YOUR OBJECTIVE: Render everything from the start of the items down to and including the line containing "Art. 1 commi 4, 5 e 6 L. 76/2016" as a numbered list, leaving out any blank lines.
[Start of section]
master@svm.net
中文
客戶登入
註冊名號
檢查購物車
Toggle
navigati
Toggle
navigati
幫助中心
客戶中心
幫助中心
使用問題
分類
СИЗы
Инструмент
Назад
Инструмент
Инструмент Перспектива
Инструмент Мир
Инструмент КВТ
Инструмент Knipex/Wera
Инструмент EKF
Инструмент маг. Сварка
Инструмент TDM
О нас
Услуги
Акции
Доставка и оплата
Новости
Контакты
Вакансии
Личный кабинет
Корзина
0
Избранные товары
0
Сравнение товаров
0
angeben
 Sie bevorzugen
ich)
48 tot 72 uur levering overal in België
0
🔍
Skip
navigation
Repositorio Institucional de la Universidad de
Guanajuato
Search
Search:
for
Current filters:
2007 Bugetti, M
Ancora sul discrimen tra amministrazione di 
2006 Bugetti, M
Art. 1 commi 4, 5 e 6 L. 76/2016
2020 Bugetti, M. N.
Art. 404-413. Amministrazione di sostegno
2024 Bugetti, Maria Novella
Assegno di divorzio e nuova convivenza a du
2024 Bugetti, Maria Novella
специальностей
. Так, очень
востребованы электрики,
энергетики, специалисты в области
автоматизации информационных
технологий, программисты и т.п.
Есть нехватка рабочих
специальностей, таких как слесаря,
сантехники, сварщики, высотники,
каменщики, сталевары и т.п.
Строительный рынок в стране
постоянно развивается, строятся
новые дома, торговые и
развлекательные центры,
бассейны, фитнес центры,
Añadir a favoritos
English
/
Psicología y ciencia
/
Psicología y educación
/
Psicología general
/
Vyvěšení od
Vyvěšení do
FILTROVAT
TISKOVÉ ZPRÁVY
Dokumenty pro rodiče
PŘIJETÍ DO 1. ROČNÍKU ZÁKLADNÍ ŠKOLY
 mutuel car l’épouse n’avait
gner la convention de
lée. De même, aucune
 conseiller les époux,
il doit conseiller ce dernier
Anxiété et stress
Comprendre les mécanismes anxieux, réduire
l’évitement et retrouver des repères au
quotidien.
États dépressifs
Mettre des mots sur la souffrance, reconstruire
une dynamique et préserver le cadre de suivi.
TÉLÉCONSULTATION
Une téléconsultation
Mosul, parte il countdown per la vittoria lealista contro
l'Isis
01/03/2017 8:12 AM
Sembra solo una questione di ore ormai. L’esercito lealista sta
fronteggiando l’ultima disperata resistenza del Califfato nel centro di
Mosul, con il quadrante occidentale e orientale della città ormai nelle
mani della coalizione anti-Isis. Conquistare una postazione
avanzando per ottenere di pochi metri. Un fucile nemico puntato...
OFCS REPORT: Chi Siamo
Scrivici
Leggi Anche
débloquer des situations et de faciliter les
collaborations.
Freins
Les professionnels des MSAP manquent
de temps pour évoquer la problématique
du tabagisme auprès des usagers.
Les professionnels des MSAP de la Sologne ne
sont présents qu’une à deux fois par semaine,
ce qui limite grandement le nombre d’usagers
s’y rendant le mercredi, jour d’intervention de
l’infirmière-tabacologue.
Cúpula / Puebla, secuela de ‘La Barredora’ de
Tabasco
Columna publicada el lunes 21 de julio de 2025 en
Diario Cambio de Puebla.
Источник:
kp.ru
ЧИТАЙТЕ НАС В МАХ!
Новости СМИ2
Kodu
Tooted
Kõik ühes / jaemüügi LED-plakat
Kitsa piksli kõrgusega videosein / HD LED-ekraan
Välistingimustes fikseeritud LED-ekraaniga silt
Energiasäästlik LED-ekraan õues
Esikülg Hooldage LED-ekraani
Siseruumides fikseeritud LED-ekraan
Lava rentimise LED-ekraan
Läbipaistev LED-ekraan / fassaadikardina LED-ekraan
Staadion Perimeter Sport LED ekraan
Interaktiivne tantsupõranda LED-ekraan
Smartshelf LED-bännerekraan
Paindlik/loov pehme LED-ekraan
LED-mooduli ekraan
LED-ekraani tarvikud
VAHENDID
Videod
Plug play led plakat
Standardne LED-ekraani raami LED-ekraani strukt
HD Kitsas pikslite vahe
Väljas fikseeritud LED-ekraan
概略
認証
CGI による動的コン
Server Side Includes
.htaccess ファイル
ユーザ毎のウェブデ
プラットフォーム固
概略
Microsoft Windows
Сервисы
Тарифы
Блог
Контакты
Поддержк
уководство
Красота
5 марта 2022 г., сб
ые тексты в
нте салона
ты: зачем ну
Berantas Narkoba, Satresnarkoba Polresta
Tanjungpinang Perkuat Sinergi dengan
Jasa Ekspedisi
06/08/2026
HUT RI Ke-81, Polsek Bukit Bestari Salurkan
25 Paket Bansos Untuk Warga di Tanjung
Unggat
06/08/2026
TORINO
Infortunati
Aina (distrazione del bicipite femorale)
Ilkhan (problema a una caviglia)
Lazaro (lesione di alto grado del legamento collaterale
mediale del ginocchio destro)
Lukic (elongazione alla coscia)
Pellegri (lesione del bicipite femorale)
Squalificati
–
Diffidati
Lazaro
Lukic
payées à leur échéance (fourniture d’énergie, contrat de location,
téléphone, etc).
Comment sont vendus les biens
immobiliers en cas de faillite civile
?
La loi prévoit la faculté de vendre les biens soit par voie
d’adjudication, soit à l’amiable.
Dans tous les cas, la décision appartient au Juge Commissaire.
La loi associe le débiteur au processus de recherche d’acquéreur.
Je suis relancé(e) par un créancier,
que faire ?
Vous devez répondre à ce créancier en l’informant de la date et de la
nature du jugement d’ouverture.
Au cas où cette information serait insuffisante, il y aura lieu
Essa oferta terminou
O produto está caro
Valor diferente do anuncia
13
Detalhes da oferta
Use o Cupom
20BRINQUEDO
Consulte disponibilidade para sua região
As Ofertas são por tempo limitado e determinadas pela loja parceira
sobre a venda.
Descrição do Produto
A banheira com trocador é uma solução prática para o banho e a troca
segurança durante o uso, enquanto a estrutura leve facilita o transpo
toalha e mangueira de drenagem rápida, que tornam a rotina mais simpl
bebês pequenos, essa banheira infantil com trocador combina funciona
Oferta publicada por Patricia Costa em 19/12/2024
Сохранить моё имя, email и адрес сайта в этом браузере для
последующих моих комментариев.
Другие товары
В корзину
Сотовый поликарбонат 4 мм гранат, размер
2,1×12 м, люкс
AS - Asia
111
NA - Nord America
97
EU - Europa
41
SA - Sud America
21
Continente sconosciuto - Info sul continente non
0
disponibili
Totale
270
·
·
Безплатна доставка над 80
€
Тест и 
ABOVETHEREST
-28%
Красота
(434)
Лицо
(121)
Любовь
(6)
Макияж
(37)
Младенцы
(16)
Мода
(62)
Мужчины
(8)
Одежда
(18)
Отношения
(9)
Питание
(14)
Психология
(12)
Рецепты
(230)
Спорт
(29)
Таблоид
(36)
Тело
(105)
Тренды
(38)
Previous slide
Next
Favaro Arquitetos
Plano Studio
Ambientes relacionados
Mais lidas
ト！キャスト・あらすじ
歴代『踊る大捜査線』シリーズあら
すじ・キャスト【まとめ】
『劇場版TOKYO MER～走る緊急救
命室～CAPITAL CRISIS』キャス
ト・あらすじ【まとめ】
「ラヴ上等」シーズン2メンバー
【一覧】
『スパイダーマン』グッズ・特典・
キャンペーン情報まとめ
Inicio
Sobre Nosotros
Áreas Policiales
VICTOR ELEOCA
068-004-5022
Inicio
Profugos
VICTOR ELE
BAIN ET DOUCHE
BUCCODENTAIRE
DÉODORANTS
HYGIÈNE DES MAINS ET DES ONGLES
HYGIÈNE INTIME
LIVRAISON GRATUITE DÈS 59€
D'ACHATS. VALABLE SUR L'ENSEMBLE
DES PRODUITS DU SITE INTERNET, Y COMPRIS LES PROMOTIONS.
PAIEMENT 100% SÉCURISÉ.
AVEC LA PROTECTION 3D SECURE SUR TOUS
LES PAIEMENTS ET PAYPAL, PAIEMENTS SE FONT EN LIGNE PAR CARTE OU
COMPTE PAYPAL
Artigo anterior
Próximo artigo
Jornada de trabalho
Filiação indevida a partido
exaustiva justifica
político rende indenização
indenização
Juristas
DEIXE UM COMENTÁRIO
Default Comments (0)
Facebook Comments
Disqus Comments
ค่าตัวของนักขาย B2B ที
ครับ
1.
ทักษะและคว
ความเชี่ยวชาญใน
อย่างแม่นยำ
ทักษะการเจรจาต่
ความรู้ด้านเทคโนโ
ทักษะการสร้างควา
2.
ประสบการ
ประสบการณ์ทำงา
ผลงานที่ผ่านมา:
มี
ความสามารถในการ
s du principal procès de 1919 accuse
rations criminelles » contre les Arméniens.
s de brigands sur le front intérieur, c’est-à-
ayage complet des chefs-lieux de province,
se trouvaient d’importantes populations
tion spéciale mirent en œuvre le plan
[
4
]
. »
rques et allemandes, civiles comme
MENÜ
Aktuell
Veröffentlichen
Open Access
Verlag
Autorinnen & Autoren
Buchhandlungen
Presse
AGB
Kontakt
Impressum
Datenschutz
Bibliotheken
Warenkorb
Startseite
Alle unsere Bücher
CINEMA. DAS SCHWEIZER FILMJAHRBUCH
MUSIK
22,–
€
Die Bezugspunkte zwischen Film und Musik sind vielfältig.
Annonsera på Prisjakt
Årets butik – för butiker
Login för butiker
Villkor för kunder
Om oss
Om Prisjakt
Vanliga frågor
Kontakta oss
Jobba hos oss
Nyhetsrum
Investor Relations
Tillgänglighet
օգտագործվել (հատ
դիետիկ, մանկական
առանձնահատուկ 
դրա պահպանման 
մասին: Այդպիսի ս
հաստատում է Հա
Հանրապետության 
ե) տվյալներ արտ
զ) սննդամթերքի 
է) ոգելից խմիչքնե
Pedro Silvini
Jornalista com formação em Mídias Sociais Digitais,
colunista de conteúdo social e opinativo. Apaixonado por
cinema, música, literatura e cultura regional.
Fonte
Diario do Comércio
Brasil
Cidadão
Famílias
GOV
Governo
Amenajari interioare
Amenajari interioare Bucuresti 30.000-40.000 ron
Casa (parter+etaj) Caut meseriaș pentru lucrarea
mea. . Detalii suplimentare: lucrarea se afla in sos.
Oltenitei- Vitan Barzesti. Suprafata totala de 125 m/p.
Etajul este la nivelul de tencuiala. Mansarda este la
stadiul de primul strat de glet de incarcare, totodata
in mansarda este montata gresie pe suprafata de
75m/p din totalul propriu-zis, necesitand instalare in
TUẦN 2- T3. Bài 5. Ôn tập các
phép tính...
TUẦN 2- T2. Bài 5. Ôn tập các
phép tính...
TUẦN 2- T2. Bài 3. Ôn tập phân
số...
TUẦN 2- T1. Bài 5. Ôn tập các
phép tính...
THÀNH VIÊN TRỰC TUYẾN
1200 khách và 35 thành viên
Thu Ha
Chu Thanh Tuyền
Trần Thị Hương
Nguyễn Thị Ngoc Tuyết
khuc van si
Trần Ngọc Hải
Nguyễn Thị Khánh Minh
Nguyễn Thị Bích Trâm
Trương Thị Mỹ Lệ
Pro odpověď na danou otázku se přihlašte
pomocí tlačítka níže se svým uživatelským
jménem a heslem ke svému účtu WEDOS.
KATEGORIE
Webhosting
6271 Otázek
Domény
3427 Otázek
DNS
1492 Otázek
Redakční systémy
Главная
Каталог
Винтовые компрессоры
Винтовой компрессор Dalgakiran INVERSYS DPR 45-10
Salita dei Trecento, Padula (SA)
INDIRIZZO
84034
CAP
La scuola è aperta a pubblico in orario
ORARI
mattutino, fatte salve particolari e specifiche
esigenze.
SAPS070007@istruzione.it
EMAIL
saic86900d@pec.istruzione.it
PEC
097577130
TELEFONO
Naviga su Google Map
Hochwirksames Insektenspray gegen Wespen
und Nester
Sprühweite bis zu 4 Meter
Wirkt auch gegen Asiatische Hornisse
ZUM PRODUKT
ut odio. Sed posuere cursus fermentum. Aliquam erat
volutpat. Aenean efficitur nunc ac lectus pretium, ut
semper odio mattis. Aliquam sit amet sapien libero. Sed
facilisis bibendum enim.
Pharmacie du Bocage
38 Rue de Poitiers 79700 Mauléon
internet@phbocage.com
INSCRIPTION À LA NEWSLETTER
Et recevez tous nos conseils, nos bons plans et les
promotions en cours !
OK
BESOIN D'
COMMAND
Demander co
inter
[End of section]
EXERCISE SOLUTION:
1. master@svm.net
2. 中文
3. 客戶登入
4. 註冊名號
5. 檢查購物車
6. Toggle
7. navigati
8. Toggle
9. navigati
10. 幫助中心
11. 客戶中心
12. 幫助中心
13. 使用問題
14. 分類
15. СИЗы
16. Инструмент
17. Назад
18. Инструмент
19. Инструмент Перспектива
20. Инструмент Мир
21. Инструмент КВТ
22. Инструмент Knipex/Wera
23. Инструмент EKF
24. Инструмент маг. Сварка
25. Инструмент TDM
26. О нас
27. Услуги
28. Акции
29. Доставка и оплата
30. Новости
31. Контакты
32. Вакансии
33. Личный кабинет
34. Корзина
35. 0
36. Избранные товары
37. 0
38. Сравнение товаров
39. 0
40. angeben
41.  Sie bevorzugen
42. ich)
43. 48 tot 72 uur levering overal in België
44. 0
45. 🔍
46. Skip
47. navigation
48. Repositorio Institucional de la Universidad de
49. Guanajuato
50. Search
51. Search:
52. for
53. Current filters:
54. 2007 Bugetti, M
55. Ancora sul discrimen tra amministrazione di 
56. 2006 Bugetti, M
57. Art. 1 commi 4, 5 e 6 L. 76/2016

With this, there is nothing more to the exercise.